Hebden continuaba mirando el agua.

—Uno tiene que cargar con eso, en efecto —dijo—. No puedes desprenderte de eso ni desear que desaparezca. Es como una de esas enfermedades crónicas, ni más ni menos. Y juro que no tiene cura.

Giró sobre sí mismo y se plantó ante ellos, ahora la expresión extraña se había borrado de sus ojos y su voz era otra vez levemente técnica.

—Vamos a trabajar —urgió, e introdujo la mano por la portezuela abierta del coche y soltó el freno.

Gathridge y Renziger ocuparon sus puestos detrás del coche. Luego lo empujaron los tres. Las ruedas delanteras entraron en el agua, dieron otro empellón y se apartaron del coche. Casi no hubo chapoteos. El coche se hundía cada vez más, y ellos lo vieron hundirse. Luego desapareció, y Hebden dijo:

—¿Por qué miráis el estanque? No hay nada que ver ahí.

—Sólo quería estar seguro —contestó Gathridge—. Habría podido caer sobre otro coche.

Hebden señaló un lugar, a unos cinco metros de distancia de donde habían hundido el vehículo.

—¿Veis allí? Ahí es donde se hundió el otro coche.

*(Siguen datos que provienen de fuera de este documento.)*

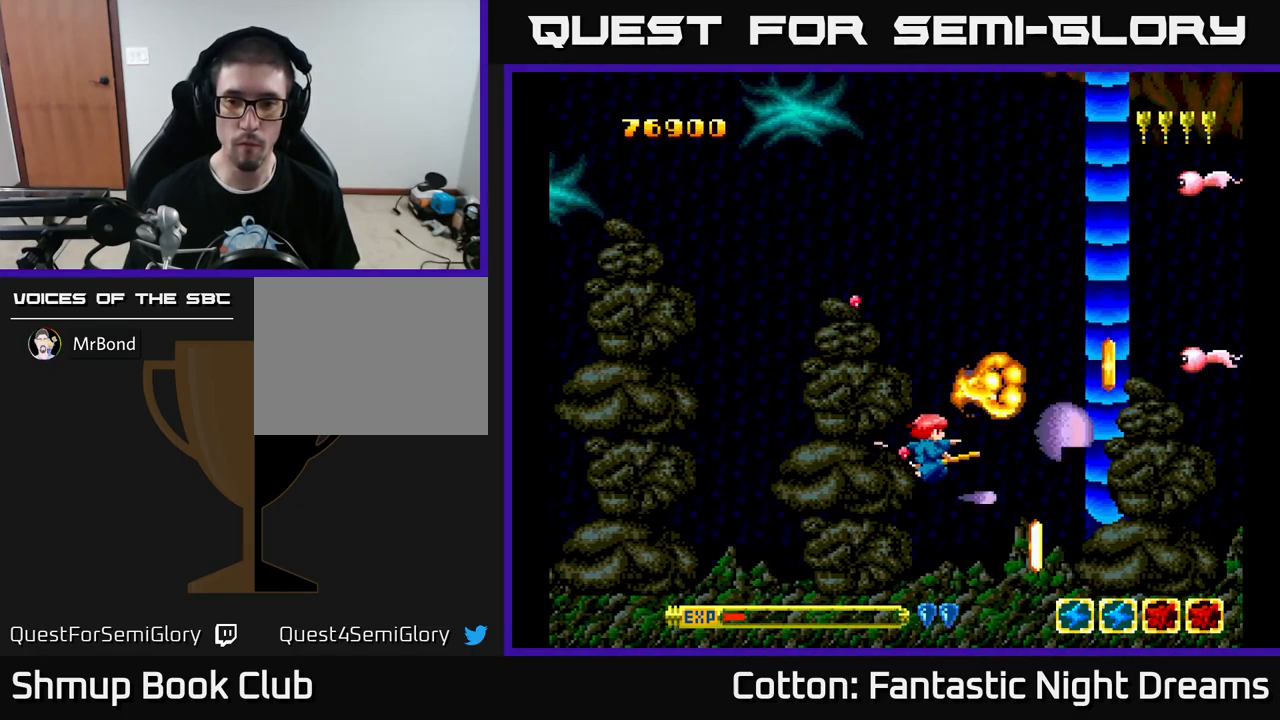
{"buttons": ["DPAD_UP", "DPAD_RIGHT"], "left_stick": "center", "right_stick": "center", "events": [[300, "DPAD_LEFT", "down"], [317, "DPAD_DOWN", "up"], [350, "Y", "up"], [400, "DPAD_LEFT", "up"], [400, "DPAD_UP", "down"], [500, "DPAD_RIGHT", "down"]]}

Se alejaron del estanque. Con Hebden abriendo la marcha, caminaron por un angosto sendero, y durante casi un kilómetro y medio no vieron otra cosa que árboles y altos pastos. De golpe se encontraron fuera del bosque, y delante de ellos había una laguna. A un lado, mirando más allá de una franja de ciénaga, vieron el agua salpicada por el sol, el cabrilleante verde y ámbar de la bahía de Delaware. Al otro lado, no lejos de donde se hallaban, estaban los tablones astillados del muelle barrido por el viento y las combadas paredes de la casa ennegrecida por el tiempo.

Los tres se dirigieron hacia la casa; después, Hebden se detuvo. Los otros se volvieron y le miraron. Estaba rígido, con los brazos a los costados. Sus labios se movían mientras contemplaba la casa. No pudieron oír lo que decía, pero sabían que le hablaba a la casa.

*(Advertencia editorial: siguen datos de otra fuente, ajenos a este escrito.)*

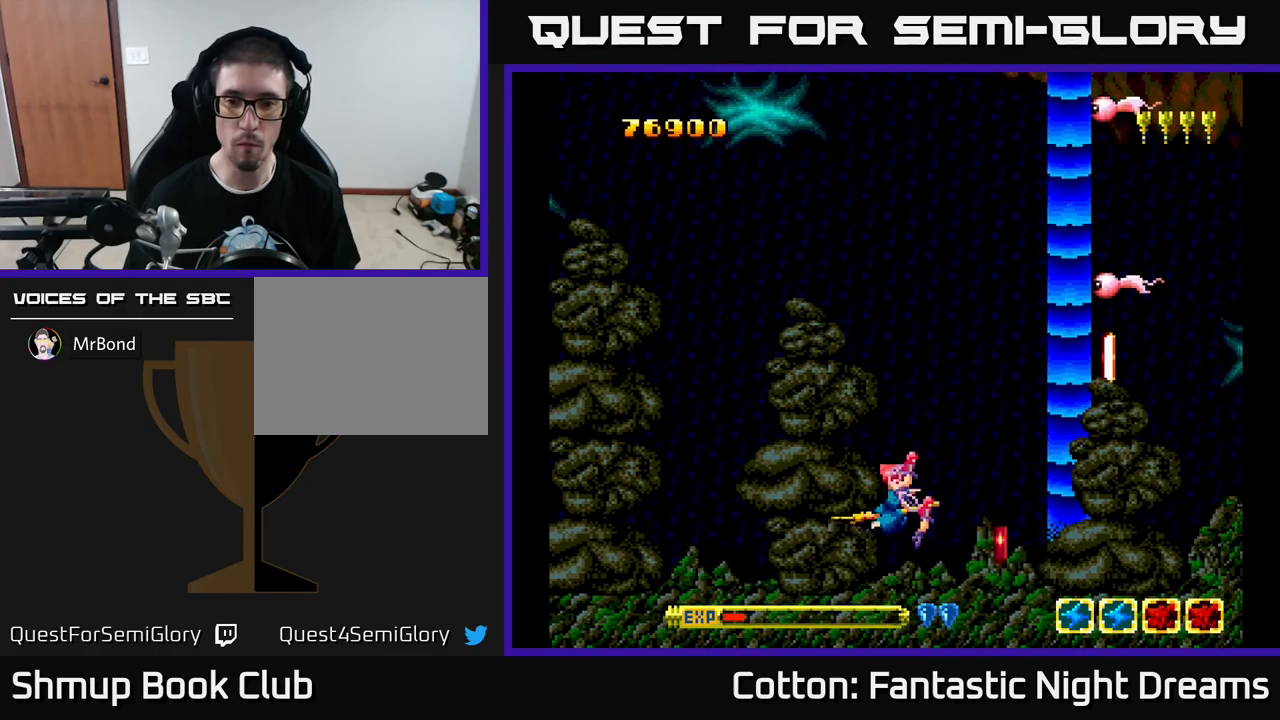
{"buttons": ["DPAD_UP", "DPAD_RIGHT"], "left_stick": "center", "right_stick": "center", "events": [[17, "DPAD_UP", "up"], [84, "DPAD_RIGHT", "up"], [184, "DPAD_RIGHT", "down"], [284, "DPAD_DOWN", "down"], [400, "DPAD_DOWN", "up"], [450, "DPAD_UP", "down"]]}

Se acercaron a él y le oyeron murmurar:

—Lo conseguiste, sí. Al fin y al cabo lo conseguiste. Me arrastraste de nuevo hasta aquí.

—Vale —dijo Renziger. Después lo repitió, en voz más alta.

Hebden cerró los ojos.

—Estaré bien. —A continuación abrió los ojos y prosiguió—: No dejaré que me moleste.

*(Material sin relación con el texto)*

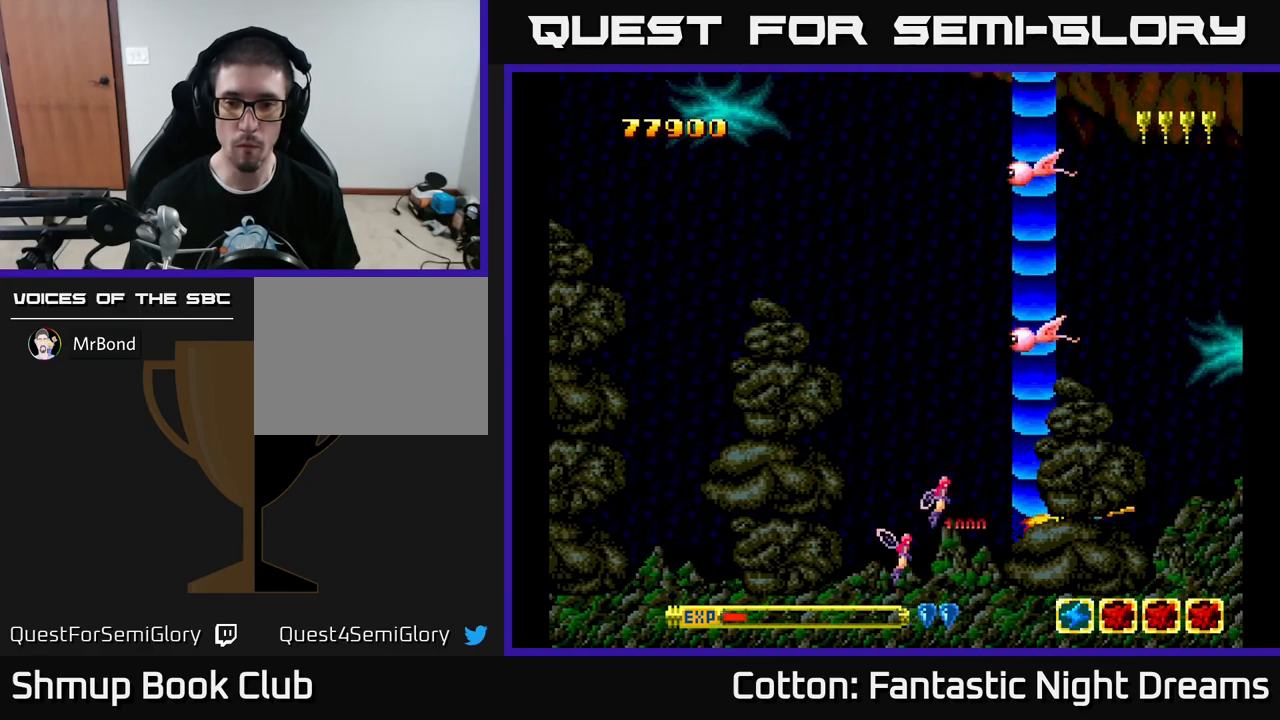
{"buttons": ["Y", "DPAD_UP", "DPAD_LEFT"], "left_stick": "center", "right_stick": "center"}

—¿Por qué habría de molestarte? —preguntó Gathridge, indagando.

Hebden le miró, esperó un momento y después dijo lentamente:

—Escúchame: no quiero más preguntas.

Gathridge hizo un gesto de asentimiento, pero la interrogación continuaba en su mirada. Hebden seguía observándole. Renziger preguntó:

—¿Y para qué estamos aquí?

Entraron en la casa. Se dirigieron a la puerta del frente. Hebden la abrió y entraron.